Wednesday, January 25, 2006

Good story about metadata capture

Lars Plougman's story about a lawyer's scheme to work around a document management system points out a huge issue in content management. The natural tension between creators and consumers of content. Content creators create content for their own purposes and don't like to spend the extra effort to add metadata that is only useful to other users and systems. In fact, I often distrust voluntary metadata because, as as I mention in an earlier post, users either neglect or abuse metadata. Consumers of content, however, benefit from good metadata because they allow readers to quickly identify content that is useful to them.

It is interesting that the solution that Lars' story presents uses a third party intermediary to take the content and properly enter it into the system with the correct profile information. The more I think of it, the more I am thinking that this is a good idea and it actually maps to something that I do at Optaros.

We use Subversion as our source control system and have set up a SVN commits mailing list (more about that here). As I read the checkin emails, in addition to seeing what people check in, I can see who has been naughty and nice with their checkin comments (which are metadata!). If someone gets lazy with the comments, I give them a friendly reminder. Otherwise, it would not be until much later, when we need to roll back some code, that we would realize that the comments were not helpful (I know whoever is reading this is thankful that they don't work with me!). Usually just the knowledge that people are looking makes contributors more meticulous about their comments.

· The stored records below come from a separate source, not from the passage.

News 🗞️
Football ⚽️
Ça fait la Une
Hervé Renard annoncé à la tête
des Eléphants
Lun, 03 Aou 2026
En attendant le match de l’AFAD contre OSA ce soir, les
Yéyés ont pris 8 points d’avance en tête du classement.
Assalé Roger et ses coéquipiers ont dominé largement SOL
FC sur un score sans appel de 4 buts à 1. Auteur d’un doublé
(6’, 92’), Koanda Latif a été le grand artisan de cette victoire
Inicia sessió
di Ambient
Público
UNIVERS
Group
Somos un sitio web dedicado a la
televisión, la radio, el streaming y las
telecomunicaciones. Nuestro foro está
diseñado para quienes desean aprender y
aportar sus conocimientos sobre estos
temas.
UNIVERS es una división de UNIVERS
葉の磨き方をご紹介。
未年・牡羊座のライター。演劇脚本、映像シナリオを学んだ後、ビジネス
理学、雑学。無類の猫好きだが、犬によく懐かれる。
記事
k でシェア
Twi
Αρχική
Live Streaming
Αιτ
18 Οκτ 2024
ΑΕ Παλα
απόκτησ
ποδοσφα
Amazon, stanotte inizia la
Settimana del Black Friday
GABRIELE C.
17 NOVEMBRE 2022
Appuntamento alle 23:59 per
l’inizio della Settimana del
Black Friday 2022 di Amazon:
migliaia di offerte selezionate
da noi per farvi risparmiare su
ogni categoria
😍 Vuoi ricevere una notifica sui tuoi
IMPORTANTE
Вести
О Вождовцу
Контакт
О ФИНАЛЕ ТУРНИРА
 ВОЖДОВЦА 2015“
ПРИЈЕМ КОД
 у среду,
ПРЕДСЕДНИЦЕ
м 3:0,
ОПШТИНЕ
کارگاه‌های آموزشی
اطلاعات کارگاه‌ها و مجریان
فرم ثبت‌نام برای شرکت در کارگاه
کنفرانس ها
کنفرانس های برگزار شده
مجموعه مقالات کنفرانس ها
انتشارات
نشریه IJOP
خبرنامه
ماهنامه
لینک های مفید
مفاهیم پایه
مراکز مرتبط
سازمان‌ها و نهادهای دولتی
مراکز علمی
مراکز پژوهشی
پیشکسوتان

The most common way to enforce metadata is through input validation (like in the case of the lawyer's document management system). Users hate it and that is the first thing people point to when they talk about how unusable their system is. It strikes me that making content creators write their own metadata is relatively new and maybe it doesn't work. Formal publishing environments typically have authors write stories and editors compose headlines and place stories. Lawyers are usually pampered with admin staff so they historically have been removed from the mechanics of creating documents and metadata (although that is changing). The librarian profession specializes in metadata and organization. Is it unrealistic to expect content creators to manage their own metadata? Or should we return to inserting metadata specialists into the process after content creation, either as police like me with my commits list, or as metadata editors like the secretary in Lars' story. Can we afford to do that? Can we afford not to?

I am looking forward to seeing your comments.